> _WRITTEN TASKS_
1. According to the text on the ESSL Museum painting exhibition, how many applications did the museum receive?
2. Resume the text on the ESSL Museum painting exhibition, picking up right after its final sentence.

> _SOURCE TEXT_
▽
The Future of Painting at ESSL Museum

Does painting have a future? How has painting changed recently? What forward-looking positions are there in Austria? Exhibition “The future of painting” at ESSL Museum, based on 23 new artistic positions, will provide answers to these questions.

The Future of Painting, installation view. Photo:

The Future of Painting, installation view. Photo:

People have been proclaiming “the end of painting” for over 100 years. Most recently there have been controversial debates on the meaningfulness and future of painting.  Against this background, in spring 2014 the Essl Museum called on Austrian and Austria-based artists to apply for participation in the exhibition with their works. Painting as well as graphic art could be submitted. Out of 756 applications, the Essl Museum’s curatorial team led by Günther Oberhollenzer made a preliminary selection of some 50 artists, who were visited in their studios all over Austria. From this, 23 artistic positions were chosen for the exhibition. The diversity and quality of the artistic positions and also the impressive number of applications show that painting and graphic art still play an essential role in contemporary art.
△
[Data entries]
▽
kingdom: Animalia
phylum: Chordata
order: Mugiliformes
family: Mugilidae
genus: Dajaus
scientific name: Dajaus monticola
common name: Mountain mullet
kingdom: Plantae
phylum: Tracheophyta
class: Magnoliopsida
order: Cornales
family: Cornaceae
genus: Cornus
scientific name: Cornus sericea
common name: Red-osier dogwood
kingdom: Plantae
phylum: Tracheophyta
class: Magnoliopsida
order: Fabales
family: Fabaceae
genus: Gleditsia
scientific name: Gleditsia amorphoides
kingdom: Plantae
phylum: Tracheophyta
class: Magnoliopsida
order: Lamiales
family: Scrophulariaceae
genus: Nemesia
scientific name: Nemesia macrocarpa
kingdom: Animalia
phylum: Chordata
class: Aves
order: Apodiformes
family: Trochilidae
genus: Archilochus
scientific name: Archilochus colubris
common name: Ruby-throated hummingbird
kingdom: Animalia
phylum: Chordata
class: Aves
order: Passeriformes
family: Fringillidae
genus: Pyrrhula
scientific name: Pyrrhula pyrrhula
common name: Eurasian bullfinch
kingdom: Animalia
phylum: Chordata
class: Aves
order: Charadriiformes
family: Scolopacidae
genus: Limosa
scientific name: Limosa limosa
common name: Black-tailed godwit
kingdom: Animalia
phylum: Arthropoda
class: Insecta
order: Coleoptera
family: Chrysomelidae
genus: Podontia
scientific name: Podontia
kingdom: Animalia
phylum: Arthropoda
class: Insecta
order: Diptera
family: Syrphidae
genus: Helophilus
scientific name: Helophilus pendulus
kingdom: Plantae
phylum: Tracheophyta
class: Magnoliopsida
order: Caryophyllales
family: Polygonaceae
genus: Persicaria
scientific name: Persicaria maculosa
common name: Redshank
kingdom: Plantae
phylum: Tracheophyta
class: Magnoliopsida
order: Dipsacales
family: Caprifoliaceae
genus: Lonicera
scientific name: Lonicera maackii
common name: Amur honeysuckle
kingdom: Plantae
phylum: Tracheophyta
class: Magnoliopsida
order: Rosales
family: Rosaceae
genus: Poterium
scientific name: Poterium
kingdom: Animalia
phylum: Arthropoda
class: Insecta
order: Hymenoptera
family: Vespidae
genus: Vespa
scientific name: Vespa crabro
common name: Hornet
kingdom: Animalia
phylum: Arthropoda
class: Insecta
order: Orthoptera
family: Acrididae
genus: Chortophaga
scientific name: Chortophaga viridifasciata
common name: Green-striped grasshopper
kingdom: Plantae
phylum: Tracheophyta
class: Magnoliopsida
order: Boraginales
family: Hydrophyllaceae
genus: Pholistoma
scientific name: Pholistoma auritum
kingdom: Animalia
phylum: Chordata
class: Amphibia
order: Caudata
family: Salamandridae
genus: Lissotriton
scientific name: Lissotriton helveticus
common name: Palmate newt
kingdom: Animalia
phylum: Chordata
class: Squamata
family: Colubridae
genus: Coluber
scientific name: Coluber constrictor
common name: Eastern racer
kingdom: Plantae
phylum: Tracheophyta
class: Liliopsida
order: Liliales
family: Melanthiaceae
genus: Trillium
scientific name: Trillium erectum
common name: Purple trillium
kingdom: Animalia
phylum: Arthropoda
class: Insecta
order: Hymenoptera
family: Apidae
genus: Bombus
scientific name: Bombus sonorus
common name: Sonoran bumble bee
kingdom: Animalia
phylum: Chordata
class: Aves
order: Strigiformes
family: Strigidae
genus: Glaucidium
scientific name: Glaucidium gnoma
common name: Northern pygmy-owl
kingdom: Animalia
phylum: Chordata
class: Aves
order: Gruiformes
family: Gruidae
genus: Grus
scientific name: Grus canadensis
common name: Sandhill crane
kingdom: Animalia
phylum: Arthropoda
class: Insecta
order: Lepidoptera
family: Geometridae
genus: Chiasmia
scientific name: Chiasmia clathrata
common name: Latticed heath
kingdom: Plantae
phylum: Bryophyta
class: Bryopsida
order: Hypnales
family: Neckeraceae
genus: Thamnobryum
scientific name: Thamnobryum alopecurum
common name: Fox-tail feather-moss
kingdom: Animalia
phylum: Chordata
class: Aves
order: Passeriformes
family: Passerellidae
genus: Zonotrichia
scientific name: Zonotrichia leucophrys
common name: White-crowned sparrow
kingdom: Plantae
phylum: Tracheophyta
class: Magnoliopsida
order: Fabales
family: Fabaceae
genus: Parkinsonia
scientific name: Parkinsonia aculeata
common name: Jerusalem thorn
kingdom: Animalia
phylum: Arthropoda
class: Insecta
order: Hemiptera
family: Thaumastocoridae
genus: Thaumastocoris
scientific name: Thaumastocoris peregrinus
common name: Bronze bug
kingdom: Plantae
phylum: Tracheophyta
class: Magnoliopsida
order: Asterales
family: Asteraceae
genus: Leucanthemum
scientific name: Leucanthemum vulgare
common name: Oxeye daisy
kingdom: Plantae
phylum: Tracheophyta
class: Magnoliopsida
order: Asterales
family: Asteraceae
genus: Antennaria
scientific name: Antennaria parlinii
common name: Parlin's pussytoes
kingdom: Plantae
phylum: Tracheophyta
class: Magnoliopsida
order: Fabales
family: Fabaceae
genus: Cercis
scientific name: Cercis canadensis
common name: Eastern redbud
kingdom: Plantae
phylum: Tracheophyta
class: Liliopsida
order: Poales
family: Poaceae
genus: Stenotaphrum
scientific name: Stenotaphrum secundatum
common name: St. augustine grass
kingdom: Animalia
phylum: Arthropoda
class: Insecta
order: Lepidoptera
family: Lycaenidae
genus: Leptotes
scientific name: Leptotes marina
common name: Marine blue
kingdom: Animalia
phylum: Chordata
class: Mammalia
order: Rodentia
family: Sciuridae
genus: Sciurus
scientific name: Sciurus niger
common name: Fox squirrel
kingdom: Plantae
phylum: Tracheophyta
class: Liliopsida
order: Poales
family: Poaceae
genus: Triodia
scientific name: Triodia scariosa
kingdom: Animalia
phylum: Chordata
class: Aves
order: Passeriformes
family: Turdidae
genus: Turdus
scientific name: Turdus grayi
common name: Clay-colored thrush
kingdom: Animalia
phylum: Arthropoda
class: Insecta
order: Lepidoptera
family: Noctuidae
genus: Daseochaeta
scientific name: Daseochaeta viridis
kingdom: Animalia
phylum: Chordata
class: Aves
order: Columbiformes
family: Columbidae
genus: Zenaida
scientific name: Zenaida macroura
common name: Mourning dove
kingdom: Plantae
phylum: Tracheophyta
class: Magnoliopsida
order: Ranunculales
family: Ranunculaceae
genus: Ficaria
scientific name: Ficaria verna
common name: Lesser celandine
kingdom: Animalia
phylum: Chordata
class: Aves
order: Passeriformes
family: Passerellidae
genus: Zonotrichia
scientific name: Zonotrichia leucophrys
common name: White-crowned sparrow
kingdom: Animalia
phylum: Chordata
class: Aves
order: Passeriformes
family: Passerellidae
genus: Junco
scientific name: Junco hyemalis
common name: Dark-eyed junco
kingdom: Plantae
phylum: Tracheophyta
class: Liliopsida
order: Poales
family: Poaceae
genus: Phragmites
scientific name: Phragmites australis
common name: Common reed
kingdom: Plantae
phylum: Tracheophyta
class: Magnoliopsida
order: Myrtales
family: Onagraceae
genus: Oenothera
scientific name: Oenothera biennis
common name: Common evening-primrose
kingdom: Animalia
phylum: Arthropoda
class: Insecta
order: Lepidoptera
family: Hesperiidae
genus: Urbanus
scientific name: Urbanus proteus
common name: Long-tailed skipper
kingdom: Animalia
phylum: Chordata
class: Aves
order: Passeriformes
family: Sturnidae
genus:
△
> _ANSWERS IN ORDER_
1. 756

2.
Ines Agostinelli works with installations, photography and drawing. The exhibition will show her remarkable drawings. On large-format canvases on an acrylic ground, she creates long, stretched out graphite drawings of organic-looking forms and patterns. They are an expression of intimate feelings, of individual memories, thoughts and stories that remain mysterious and opaque to the viewer.

Alfredo Barsuglia explores the boundaries of painting and goes into the room with it. In his paintings and installations, which are always site-specific – thus in the Essl Museum too – he engages in a play of confusion between appearance and being, between illusion and reality. It is never a case of the simple presentation of a single work. Barsuglia devises complex stories; each work, each painting becomes an indispensable component within a larger whole.

The Syrian artist Adel Dauood sees his paintings and drawings as a personal confrontation with war and violence, with pain and death in his homeland, which he was forced to flee. Dauood’s imagery is never obvious, never striking or unambiguous, but remains in flux, allows figurative elements to flow into abstract. “For me painting is a kind of rebellious reaction to pain and cruelty,” says the artist.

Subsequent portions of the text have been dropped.